When a website editor wants to make money from online advertising he can choose from several operational modes: the CPM, the CPC or a fixed contract. This choice is also a problem for the advertiser, which method would be best? Should he pay for each prospective customer interested in his ad or should he pay for every hit? Although these are frequent questions, the answers are never too difficult to find.
Firstly, Let me introduce some vocabulary:
CPC: Cost per click, this is the adsense advertising model. Every time a user clicks on an ad, the advertiser pays the editor.
CPM: Cost per milli (sometimes CPT for cost per thousand), this model is one where a fixed rate is set for 1000 “impressions” (this word is used in ad jargon) of the advertisement. Capping is usually associated to wit this model. Capping is a limit which is set on the number of impressions per user per day. For example, an ad with a 3 cap is viewed at most three times by each specific user.
Fixed Contract: This is a fixed daily (or monthly) charge which is not dependent either on the number of uses or the rates of exchange, etc.
Now let’s look at the choice factor.
I’m an editor, so what do I do?
An editor has to juggle with several parameters: He wants to maximise profits but he is first and foremost a company manager, and therefore he should be able to plan revenues over the medium and sometimes long term if he wishes to have a reasonable and coherent development strategy.

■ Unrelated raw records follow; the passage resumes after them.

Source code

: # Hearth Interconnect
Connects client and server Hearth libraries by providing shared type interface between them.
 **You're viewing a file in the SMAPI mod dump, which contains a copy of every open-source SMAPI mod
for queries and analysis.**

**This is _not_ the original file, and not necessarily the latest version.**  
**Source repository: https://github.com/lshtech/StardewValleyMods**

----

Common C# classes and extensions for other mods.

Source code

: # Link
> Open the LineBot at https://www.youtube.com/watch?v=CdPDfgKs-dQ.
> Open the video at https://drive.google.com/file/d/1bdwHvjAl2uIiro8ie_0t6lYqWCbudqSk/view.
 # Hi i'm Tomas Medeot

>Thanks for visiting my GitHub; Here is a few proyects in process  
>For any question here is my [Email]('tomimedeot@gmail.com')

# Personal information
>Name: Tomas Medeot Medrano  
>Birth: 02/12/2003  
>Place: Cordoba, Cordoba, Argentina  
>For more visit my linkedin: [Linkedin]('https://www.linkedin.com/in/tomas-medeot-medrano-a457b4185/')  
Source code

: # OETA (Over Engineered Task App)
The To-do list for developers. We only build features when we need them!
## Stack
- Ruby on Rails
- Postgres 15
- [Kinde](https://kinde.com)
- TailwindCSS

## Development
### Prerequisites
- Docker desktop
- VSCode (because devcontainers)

In order to do that, it is important to eliminate, as much as possible, the non-controllable factors in that specific environment which might have an impact on revenues. If you take a closer look, the CPC model is, from that point of view, a pain. Why? Because it is impossible to have any control on the number of viewers (obviously) or clicks. Even if the latter can be increased with in site criteria, the crucial quality in question here is that of the advertiser, and that is beyond the editor’s control. The CPM model on the other hand, gets around at least one of these problems and strategy can be planned more easily. As for the Fixed Contract model, well, Bingo!
In short, I’m an editor, so first I look for fixed contracts with customers, then CPM and lastly, for CPC.
If we end up having to use CPC, it would be just as well to control the entire process and use affiliated sales techniques. Also, as an editor, CPM advertising is more advantageous since it is often linked to powerful groups with strong brands and their aura reflects on the website.
I’m an advertiser, so what do I do?
Here the question is different and the answer to it will depend on the sector of activity. Anyone with online activity (e-commerce for example) should use CPC. This is the only means of controlling the customer targeting expenses. This way we only pay for potential customers who have just initiated the buying process…
But, an advertising body who wants to make a name for itself must use a CPM website or Fixed rates, that way it knows exactly how much its publicity campaign will cost. A well known company and which doesn’t sell online is a typical example of a an advertiser using CPM. Another closely related method is sponsoring (of blogs for example), and is used mainly to build a brand/company image.
To summarise: If I am comfortable with the conversion notion, then I use CPC, if that is not the case, then I pay for CPM or use a fixed contract.